### Written exercise 1
Name the bands whose members appear as guests on the album, according to the passage about Smash the Windows.

### Passage to read
|---|
Smash the Windows is the first full-length album from the DIY folk punk band Mischief Brew.  The album was released in 2005 by Fistolo Records (US), and in 2006 by Gunner Records (EU). It was recorded in Williamsburg, Brooklyn, NY at Vibromonk Studios by Tamir Muskat and Danny Shatzky, December 2004-January 2005.  The album has guest appearances from members of World Inferno, Guignol, Evil Robot Us', and Leftöver Crack.

Critical reception
Reviews for 'Smash the Windows' were mixed, but mostly favorable.  Punknews called it, "DIY folk punk at its finest," while HeartattaCk Zine praised the lyrics: "Poetic anthems to a downtrodden life and the hope for a brighter tomorrow that inspire you to throw a wrench in the gears and enjoy what little of the natural world is left."  Razorcake Magazine, however, described it as "Sub-Pogues pseudo Celtic style balladeering," claiming that it "[never] really rocks out; it just plods along like a campfire singalong."

Shortly after its release, The Village Voice rated Erik Petersen/Mischief Brew "Best Anarchist Political Folk-Punk Singer" in their Best of NYC 2005 Issue.  Alternative Press rated "A Liquor Never Brewed" one of the "Top Ten Essential Folk Punk Songs."
|---|
### Data provided
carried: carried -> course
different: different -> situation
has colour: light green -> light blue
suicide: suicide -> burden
|---|
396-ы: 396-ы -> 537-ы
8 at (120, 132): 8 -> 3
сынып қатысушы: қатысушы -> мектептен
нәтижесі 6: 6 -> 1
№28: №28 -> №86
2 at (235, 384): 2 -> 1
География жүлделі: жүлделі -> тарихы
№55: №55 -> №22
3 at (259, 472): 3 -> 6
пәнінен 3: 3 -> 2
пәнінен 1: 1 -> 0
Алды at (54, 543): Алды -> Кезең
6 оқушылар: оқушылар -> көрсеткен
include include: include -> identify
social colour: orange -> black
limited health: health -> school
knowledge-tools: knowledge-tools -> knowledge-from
|---|
### Written exercise 2
Please rewrite the listing from the line that has "396-ы: 396-ы -> 537-ы" through the line that has "knowledge-tools: knowledge-tools ->", with "пәнінен" changed to "сабағынан" and nothing else altered.

### Exercise output 1
World Inferno, Guignol, Evil Robot Us', and Leftöver Crack.

### Exercise output 2
396-ы: 396-ы -> 537-ы
8 at (120, 132): 8 -> 3
сынып қатысушы: қатысушы -> мектептен
нәтижесі 6: 6 -> 1
№28: №28 -> №86
2 at (235, 384): 2 -> 1
География жүлделі: жүлделі -> тарихы
№55: №55 -> №22
3 at (259, 472): 3 -> 6
сабағынан 3: 3 -> 2
сабағынан 1: 1 -> 0
Алды at (54, 543): Алды -> Кезең
6 оқушылар: оқушылар -> көрсеткен
include include: include -> identify
social colour: orange -> black
limited health: health -> school
knowledge-tools: knowledge-tools -> knowledge-from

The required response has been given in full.